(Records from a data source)
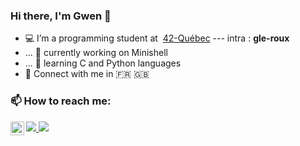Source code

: ### Hi there, I'm Gwen 👋

- 💻 I’m a programming student at &nbsp;<a target="_blank" href="https://42quebec.com/">42-Québec</a> --- intra : <b>gle-roux</b>
- ... 🔭 currently working on Minishell
- ... 🌱 learning C and Python languages
- 💬 Connect with me in 🇫🇷 🇬🇧

### 📫 How to reach me:   
<a href="https://www.discordapp.com/users/692659001220923442">
  <img align="left" alt="Laouede's Discord" width="22px" src="https://raw.githubusercontent.com/peterthehan/peterthehan/master/assets/discord.svg" />
</a>
<a href="mailto:gwenola.leroux@@gmail.com?"><img src="https://img.shields.io/badge/gmail-%23DD0031.svg?&style=for-the-badge&logo=gmail&logoColor=white"/>
</a>
<a href="linkedin.com/in/gwenola-leroux"><img src="https://img.shields.io/badge/LinkedIn-0077B5?style=for-the-badge&logo=linkedin&logoColor=white"/>
</a>
</br>

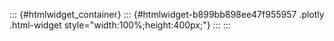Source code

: ::: {#htmlwidget_container}
::: {#htmlwidget-b899bb898ee47f955957 .plotly .html-widget style="width:100%;height:400px;"}
:::
:::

• **Aim of the exercise**: Convert every line of the listing above into a Markdown table with the columns No. and Text, numbering each line and skipping blank ones. Leave the pictures out.

• **Response area**:
| No. | Text |
|---|---|
| 1 | Source code |
| 2 | : ### Hi there, I'm Gwen 👋 |
| 3 | - 💻 I’m a programming student at &nbsp;<a target="_blank" href="https://42quebec.com/">42-Québec</a> --- intra : <b>gle-roux</b> |
| 4 | - ... 🔭 currently working on Minishell |
| 5 | - ... 🌱 learning C and Python languages |
| 6 | - 💬 Connect with me in 🇫🇷 🇬🇧 |
| 7 | ### 📫 How to reach me:    |
| 8 | <a href="https://www.discordapp.com/users/692659001220923442"> |
| 9 |   <img align="left" alt="Laouede's Discord" width="22px" src="https://raw.githubusercontent.com/peterthehan/peterthehan/master/assets/discord.svg" /> |
| 10 | </a> |
| 11 | <a href="mailto:gwenola.leroux@@gmail.com?"><img src="https://img.shields.io/badge/gmail-%23DD0031.svg?&style=for-the-badge&logo=gmail&logoColor=white"/> |
| 12 | </a> |
| 13 | <a href="linkedin.com/in/gwenola-leroux"><img src="https://img.shields.io/badge/LinkedIn-0077B5?style=for-the-badge&logo=linkedin&logoColor=white"/> |
| 14 | </a> |
| 15 | </br> |
| 16 | Source code |
| 17 | : ::: {#htmlwidget_container} |
| 18 | ::: {#htmlwidget-b899bb898ee47f955957 .plotly .html-widget style="width:100%;height:400px;"} |
| 19 | ::: |
| 20 | ::: |